YouTube's Shorts algorithm now requires roughly 70% average view duration in the first 30–60 minutes or distribution effectively stops. The quieter change: the platform now actively suppresses content that is too similar to what you have already posted or to what is already trending in your niche — recycled hooks and formats now cost channel-wide reach. Properly disclosed AI content carries no additional penalty; viewer response is the only metric that matters.
Black Forest Labs' FLUX.1 Kontext Dev (12B params, Apache 2.0) now has native workflow templates in ComfyUI, enabling targeted text-driven edits — outfit swaps, background changes, lighting adjustments — across multiple successive iterations with minimal visual drift. The FP8 version runs in 20GB VRAM; the full model requires 32GB. Pro and Max tiers are available via API for commercial use without open-source license constraints.
Runway Gen-4.5 sits atop the Artificial Analysis Video Arena leaderboard with an Elo score of 1,247 — 21 points ahead of Google Veo 3.1 (1,226) and 41 ahead of Sora 2 Pro (1,206) in blind human evaluations. That 21-point gap means Runway wins roughly 53% of direct comparisons against Veo and about 56% against Sora.

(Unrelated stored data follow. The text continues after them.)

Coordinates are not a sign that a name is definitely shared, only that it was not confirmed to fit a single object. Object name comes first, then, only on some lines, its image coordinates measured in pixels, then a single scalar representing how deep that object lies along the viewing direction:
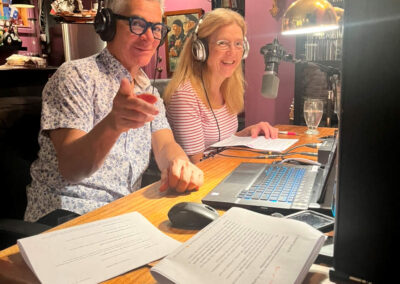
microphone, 1.30
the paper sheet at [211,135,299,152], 1.55
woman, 1.79
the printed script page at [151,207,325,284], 0.54
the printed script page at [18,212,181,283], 0.60
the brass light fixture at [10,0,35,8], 4.68
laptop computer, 0.85
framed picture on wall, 4.67
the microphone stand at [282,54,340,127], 1.33
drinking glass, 1.96
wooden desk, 0.61
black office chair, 1.14
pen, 1.92
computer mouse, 0.78
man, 1.02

Strengths are physical realism, cinematic fidelity, and emotional expressiveness in characters.
Alibaba's Wan 2.7, released April 22, brings instruction-based video editing to the open-source stack: describe a change in natural language and the model edits the existing clip rather than regenerating from scratch. A 9-grid multi-image layout locks character consistency across up to nine reference images. Runs on an RTX 4090 under Apache 2.0 — fully commercial, no API fees.
TikTok now uses C2PA Content Credentials to detect synthetic media automatically, even when creators do not self-label. Getting caught unlabeled triggers a four-tier penalty ladder from warning to permanent ban. The platform has confirmed that proactively labeling costs far less reach than getting flagged retroactively — and with automated detection now active, the margin for error is effectively zero.
YouTube's July 2025 policy requiring "genuine creative value" for AI-generated content to monetize is now in active enforcement at scale. Pure TTS narration, auto-slideshows, and repurposed footage without human input are demonetization triggers. Creators who added face intros or personal voiceovers maintained monetization; fully automated channels are being hit systematically. YouTube Shorts RPM runs $3–7 per 1,000 views for qualifying content — but the automation-only approach is now a liability.
Community consensus across multiple production roundups has landed on one structural conclusion: locking character, lighting, and framing as reference images before running any video model is no longer optional. The economics at $0.10/second of output only work at an 80%+ first-try success rate, and that rate requires the storyboard layer. Prompt chaining — where each clip prompt inherits visual tokens from the previous shot — is now widely confirmed as the most reliable multi-shot consistency technique.